Após suas sucessivas tentativas de agradá-la, a noite perfeita para conseguir deitar-se com a moça culmina em um grande fracasso. Todo aquele encadeamento de fatos e palavras para agradá-la acabaram corretamente sendo percebidas como artificiais, tendo como único intuito levá-la até aquele quarto.
Mais do que isso: ela descreve a personalidade dele com precisão ao dizer “eu jamais amaria alguém como você, Phil, porque você não ama ninguém a não ser você mesmo”. Preso em um dia ruim e sem conseguir tirar vantagem da situação, Phil novamente tem uma reação autêntica: a depressão, expressa através do descaso com a aparência, embriaguez, arrogância acima do comum e tentativas fracassadas de suicídio.
Vivendo ali há tanto tempo e conhecendo todos os que frequentam uma lanchonete, Bill usa isso convencer Rita de que está vivendo aquela situação. E funciona. Pela primeira vez ele consegue conversar verdadeiramente com alguém sobre o que se passa com ele. Até que as seis da manhã cheguem e, como ele mesmo disse, a Rita volte a enxergá-lo como um idiota.
Então Phil finalmente entende que só há um caminho que faz com que a vida não seja uma repetição eterna: o aprendizado. E o filme usa a arte para demonstrar o conhecimento adquirido por ele durante sua prisão temporal. Acompanhamos sua evolução como pianista, vemos as esculturas no gelo que faz para encantar a Rita, além de tornar-se mais hábil com as palavras graças as poesias e livros que passa a ler.
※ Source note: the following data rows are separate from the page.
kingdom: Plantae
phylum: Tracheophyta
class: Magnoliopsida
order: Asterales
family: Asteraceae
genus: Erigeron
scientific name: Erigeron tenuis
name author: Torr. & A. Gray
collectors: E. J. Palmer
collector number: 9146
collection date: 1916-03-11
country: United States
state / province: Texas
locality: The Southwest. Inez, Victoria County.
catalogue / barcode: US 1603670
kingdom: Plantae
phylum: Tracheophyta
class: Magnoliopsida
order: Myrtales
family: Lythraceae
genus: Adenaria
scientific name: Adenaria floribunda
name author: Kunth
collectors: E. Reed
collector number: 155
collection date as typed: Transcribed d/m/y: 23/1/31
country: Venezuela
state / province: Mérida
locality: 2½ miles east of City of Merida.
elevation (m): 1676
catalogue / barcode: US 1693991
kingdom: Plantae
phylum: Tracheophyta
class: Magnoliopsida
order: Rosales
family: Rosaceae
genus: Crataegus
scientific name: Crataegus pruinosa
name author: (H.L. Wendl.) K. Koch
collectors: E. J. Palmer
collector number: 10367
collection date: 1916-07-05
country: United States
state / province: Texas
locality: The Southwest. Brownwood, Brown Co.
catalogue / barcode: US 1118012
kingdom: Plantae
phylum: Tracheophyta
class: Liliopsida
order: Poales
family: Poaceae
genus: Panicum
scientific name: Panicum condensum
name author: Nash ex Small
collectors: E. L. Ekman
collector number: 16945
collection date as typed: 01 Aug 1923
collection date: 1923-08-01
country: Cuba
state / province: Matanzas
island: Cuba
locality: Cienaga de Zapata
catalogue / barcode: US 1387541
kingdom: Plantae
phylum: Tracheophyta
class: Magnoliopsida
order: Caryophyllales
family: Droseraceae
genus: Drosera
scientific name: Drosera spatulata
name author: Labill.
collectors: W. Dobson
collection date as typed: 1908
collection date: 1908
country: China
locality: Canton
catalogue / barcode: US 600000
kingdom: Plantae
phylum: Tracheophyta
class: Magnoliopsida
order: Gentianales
Phil aprende também a ser menos egocêntrico e mais solidário. Assim, pela última vez, passa a fazer algo que qualquer pessoa decente em sua situação faria: salvar e ajudar quem pode. Seja um idoso que falece naquele dia, o garoto que caí da árvore, velhinhas que tem o pneu do carro furado ou um homem engasgado no jantar. A gratidão de todos e a mudança de comportamento fazem com que a Rita perceba um Phil verdadeiro com o qual ela realmente quer ficar. E então o destino se encarrega de enfim não o deixar acordar sozinho às seis da manhã.
Apesar dos acertos do roteiro e da montagem, a naturalidade expressa em todos esses estágios pelos quais o personagem passou não seria devidamente mostrada não fosse a excelente atuação do Bill Murray. O ator soube explicitar a reação emocional do Phil a cada situação como uma adição a personalidade inicial do personagem.
E até mesmo no final, quando o jornalista que conhecemos no início da história já é uma pessoa muito distante do Phil que está diante de nossos olhos, essa transformação soa verdadeira. Além do roteiro fazer essa mudança gradual parecer autêntica, o Bill Murray através de sutis mudanças de entonação e expressões faciais faz com que inconscientemente percebamos a gradual evolução de seu personagem.
Quem assiste hoje a esse clássico de 1993 continua sendo alcançado em um nível pessoal. Isso porque o filme é muito claro em lhe dizer que a vida pode até ser rotineira ou previsível, mas com aprendizados que tornam os dias diferentes. Nos diz que é possível viver momentos distintos dentro de uma rotina simplesmente buscando ser alguém melhor. Alerta para como você anda agindo, porque o destino pode não querer lhe ajudar a merecer a pessoa que você quer ter ao seu lado. E mostra que percepções mudam, ao ponto de um lugar desprezado virar onde você quer passar o resto de sua vida, a partir do momento em que se dispõe a ouvir verdadeiramente as pessoas.